CINÉMA

La Sapienza – Marionnettes baroques

Assis face à face dans un restaurant, Alexandre et Aliénor mangent sans se parler. D’un commun accord, ils attrapent tous les deux, en même temps, leurs verres à vin. Ils les reposent, toujours avec autant de maîtrise et de délicatesse. Alexandre est architecte, et décide à l’issue de ce repas, de partir en Italie avec sa femme où ils vont rencontrer de jeunes frère et sœur, dans les alentours du splendide Lac Majeur. Dès ces premiers plans parfaitement symétriques, la singularité de La Sapienza d’Eugène Green nous interpelle.

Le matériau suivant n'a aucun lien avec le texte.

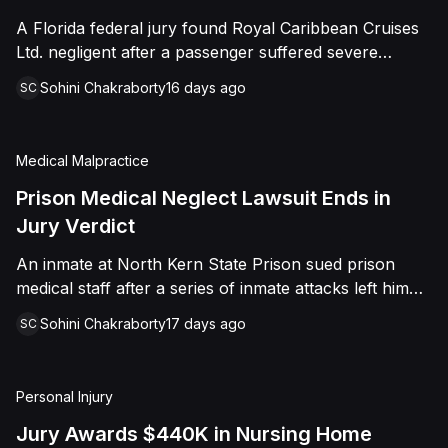
sided entirely with Watts, finding that race and
A Florida federal jury found Royal Caribbean Cruises
retaliation drove both his demotion and termination.
Ltd. negligent after a passenger suffered severe
The Court finalized a total judgment of $978,075,
second-degree burns to both feet during a poolside
which included $400,000 in punitive damages
Sohini Chakraborty
16 days ago
SC
contest aboard the Grandeur of the Seas. The jury
alongside substantial front and back pay awards.
awarded the passenger $1,670,000 in total
compensatory damages, apportioning 60 percent fault
Medical Malpractice
to the cruise line and 40 percent to the passenger.
Prison Medical Neglect Lawsuit Ends in
Jury Verdict
An inmate at North Kern State Prison sued prison
medical staff after a series of inmate attacks left him
with a stab wound to the neck, a torn rotator cuff, and
Sohini Chakraborty
17 days ago
SC
a retained shank fragment lodged near his carotid
artery. He alleged that a prison doctor and two nurses
were deliberately indifferent to his serious medical
Personal Injury
needs, misdiagnosing his wound as an ingrown hair
and delaying imaging that could have located the
Jury Awards $440K in Nursing Home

La rencontre qu’ils font au bord de l’eau de ce lac italien transforme ce petit voyage en expérience éducative. Aliénor décide d’apprendre à la jeune fille la langue française et Alexandre prend sous son aile le jeune garçon pour lui transmettre quelques clés pour mieux appréhender l’architecture. Les dialogues sont très écrits, la diction, très travaillée. Contrairement à l’ensemble des films que nous pouvons voir en salle habituellement, La Sapienza s’éloigne volontairement d’une représentation fidèle de la réalité : c’est une œuvre consciente de sa propre réalité. Cette vision du cinéma, le cinéaste la revendique haut et fort. Cela confère indéniablement un style au film, reconnaissable entre tous, mais nous prive de toute émotion.

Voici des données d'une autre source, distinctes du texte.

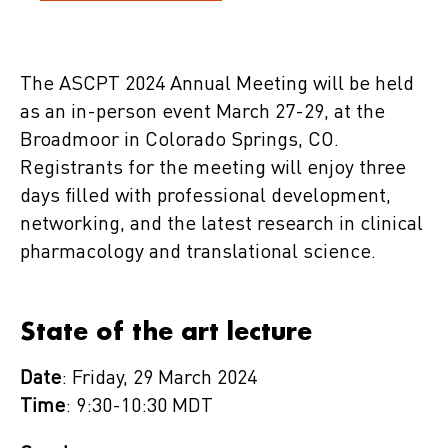
The ASCPT 2024 Annual Meeting will be held
as an in-person event March 27-29, at the
Broadmoor in Colorado Springs, CO.
Registrants for the meeting will enjoy three
days filled with professional development,
networking, and the latest research in clinical
pharmacology and translational science.
State of the art lecture
Date
: Friday, 29 March 2024
Time
: 9:30-10:30 MDT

Ce style – entre la composition minutieuse des plans et l’utilisation d’un rythme lent -, Eugène Green l’adopte depuis son premier film, Toutes les nuits, sorti en 2001. Ce rythme lent, nous le retrouvons dans le générique exquis de La Sapienza, accompagné d’un Magnificat, chant religieux baroque. Par cette balade architecturale, le cinéaste remet en cause le temps de l’exposition des éléments de l’intrigue où il faudrait, selon une vieille doctrine, à tout prix garder le spectateur dans la salle et ne pas lui donner l’idée de la quitter en lui donnant le maximum d’informations. Il nous donne le temps de nous imprégner d’un paysage qu’il capte avec précision. Quant à la composition des plans à la hauteur des yeux des personnages, elle étonne et perturbe sans cesse. Pour autant, il n’enferme pas à chaque fois les corps tout entier dans les cadres. Dans une scène grandiose filmée seulement à la bougie, il ne filme jamais les visages de ses personnages mais seulement certaines parties de leurs corps. Ce morcellement des corps stimule notre imagination et nous rappelle Lancelot du lac de Robert Bresson où le cinéaste, lorsqu’il choisissait de filmer un chevalier, ne montrait qu’une jambe à l’image. Si son inspiration bressonienne brossera certainement quelques cinéphiles dans le sens du poil, il est certain que pour cette scène, il n’a rien inventé.

La Sapienza - Droits Réservés

La Sapienza – Droits Réservés

Ce style pourrait créer une intensité palpable mais il n’en est pas. Devant l’élocution parfaite – mais sans intention – et la droiture du dos des comédiens, nous restons impassibles. Ils semblent complètement dépossédés, désincarnés. La gestuelle très mécanique des personnages et leur façon de parler sont aussi représentées de façon complètement différente qu’à l’accoutumée. L’identification aux personnages est donc difficile, voire impossible. Notre rapport aux personnages devient alors exclusivement cérébral et notre rapport à l’architecture, sensible. Les personnages sont si mécanisés que des pierres taillées nous font plus d’effet, si j’ose dire.

Dans La Sapienza, l’auteur est partout, ne laissant rien au hasard. Des mots à l’image, il maîtrise tout. Eugène Green tire des ficelles qu’il a soigneusement élaborées. Aborder le thème de la transmission dans la maîtrise semble toutefois un peu contradictoire : selon la vieille formule latine placere et docere, plaire et instruire seraient indissociables. La Sapienza ne plaît pas.